The court in Herssein agreed with this prior court’s decision in that “[a] Facebook friendship does not necessarily signify the existence of a close relationship.” The court reached this conclusion for three reasons. First, citing cases from Kentucky and Tennessee, the court noted that some people have thousands of Facebook “friends” (the relevant party in one case had nearly 2,000 “friends” and, in the other case, one person had over 1,500 “friends” while another person had more than 4,900 “friends”). Second, the court concluded that “Facebook members often cannot recall every person they have accepted as ‘friends’ or who have accepted them as ‘friends.’” To support this conclusion, the court cited as an example a case from Pennsylvania where a student who had over 1,000 “friends” did not even know he was “friends” on Facebook with another student he was accused of assaulting. Third, the court found that many Facebook “friends” are selected based on Facebook’s data-mining technology, as opposed to personal interactions. In this regard, the court found that Facebook data-mines a member’s current list of “friends,” uploaded contacts from smart phones and computers, emails, names tagged in uploaded photographs, internet groups, networks such as schools and employers, and other publicly and privately available information, which is then analyzed by Facebook’s proprietary algorithms to predict associations and suggest to the member “people you may know” as potential “friends.” While the court acknowledged that these data-mining efforts are “revolutionizing modern marketing and national security systems” and can be “a powerful tool to build personal and professional networks,” they have “nothing to do with close or intimate friendships of the sort that would require recusal.”

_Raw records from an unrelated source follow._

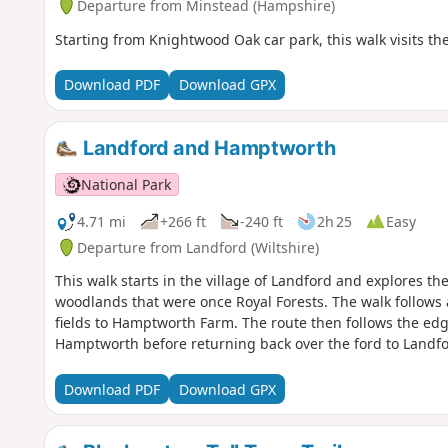
Departure from Minstead (Hampshire)
Starting from Knightwood Oak car park, this walk visits the 
Download PDF
Download GPX
Landford and Hamptworth
National Park
4.71 mi
+266 ft
-240 ft
2h 25
Easy
Departure from Landford (Wiltshire)
This walk starts in the village of Landford and explores t
woodlands that were once Royal Forests. The walk follows
fields to Hamptworth Farm. The route then follows the edge
Hamptworth before returning back over the ford to Landfo
Download PDF
Download GPX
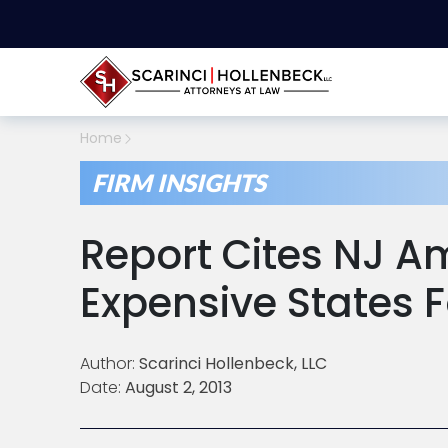
Home
FIRM INSIGHTS
Report Cites NJ 
Expensive States 
Author:
Scarinci Hollenbeck, LLC
Date:
August 2, 2013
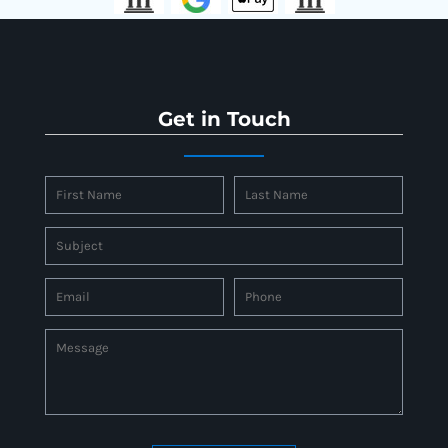
Get in Touch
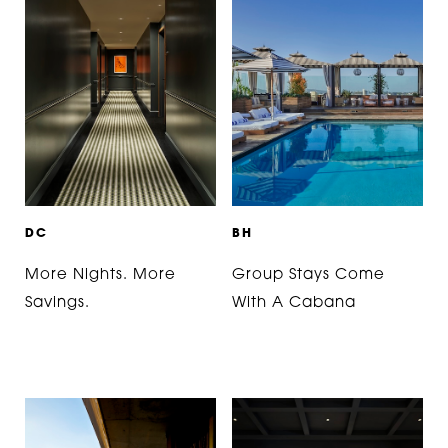
D
C
B
H
More Nights. More
Group Stays Come
Savings.
With A Cabana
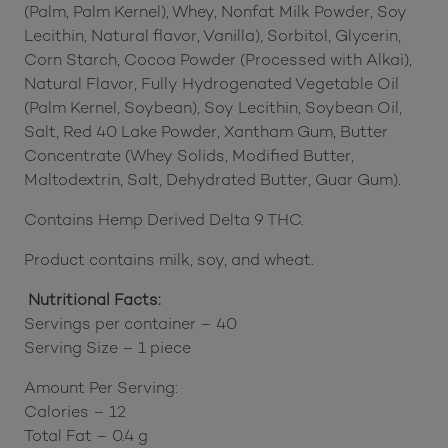
(Palm, Palm Kernel), Whey, Nonfat Milk Powder, Soy
Lecithin, Natural flavor, Vanilla), Sorbitol, Glycerin,
Corn Starch, Cocoa Powder (Processed with Alkai),
Natural Flavor, Fully Hydrogenated Vegetable Oil
(Palm Kernel, Soybean), Soy Lecithin, Soybean Oil,
Salt, Red 40 Lake Powder, Xantham Gum, Butter
Concentrate (Whey Solids, Modified Butter,
Maltodextrin, Salt, Dehydrated Butter, Guar Gum).
Contains Hemp Derived Delta 9 THC.
Product contains milk, soy, and wheat.
Nutritional Facts:
Servings per container – 40
Serving Size – 1 piece
Amount Per Serving:
Calories – 12
Total Fat – 0.4 g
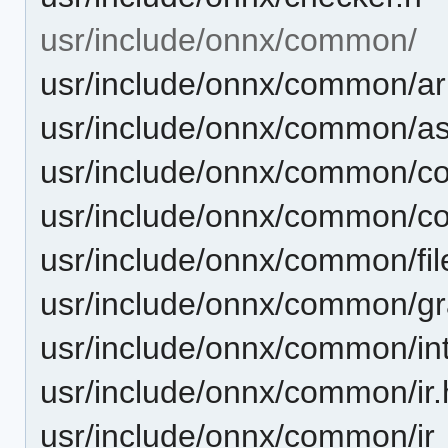
usr/include/onnx/common/
usr/include/onnx/common/ar
usr/include/onnx/common/as
usr/include/onnx/common/
usr/include/onnx/common/co
usr/include/onnx/common/file
usr/include/onnx/common/gr
usr/include/onnx/common/int
usr/include/onnx/common/ir.
usr/include/onnx/common/ir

The court acknowledged that some Facebook “friends” certainly constitute friends in “the classic sense” where there is particular affection and loyalty. The court also determined that many Facebook “friends” do not constitute friends in that classic sense, concluding that most Facebook “friends” “probably” are a “casual friend; an acquaintance, and old classmate, a person with whom the member shares a hobby; a ‘friend of a friend;’ or even a local celebrity like a coach.”

“Because a ‘friend’ on a social networking website is not necessarily a friend in the traditional sense of the word, [the court] h[e]ld that the mere fact that a judge is a Facebook ‘friend’ with a lawyer for a potential party or witness, without more, does not provide a basis for a well-grounded fear that the judge cannot be impartial or that the judge is under the influence of the Facebook ‘friend.’” The court further noted that its conclusion conflicts with the court’s opinion in Domville v. State, 103 So. 3d 184 (Fla, Dist. Ct. App. 2012).

The court’s decision in Herssein is significant because it gave some legal definition to what constitutes a Facebook “friend.” For lawyers and judges, this case bears particular significance. In this regard, the mere connection between an attorney, party, or witness and a presiding judge does not alone warrant recusal, but it does potentially open a line of inquiry into the nature of the relationship. On a broader scale, it is unclear whether the definitions and conclusions from this case will influence the evolving area of law concerning social media’s effects on the legal protections afforded to customer lists as trade secrets, which is discussed in this article – published and posted last year.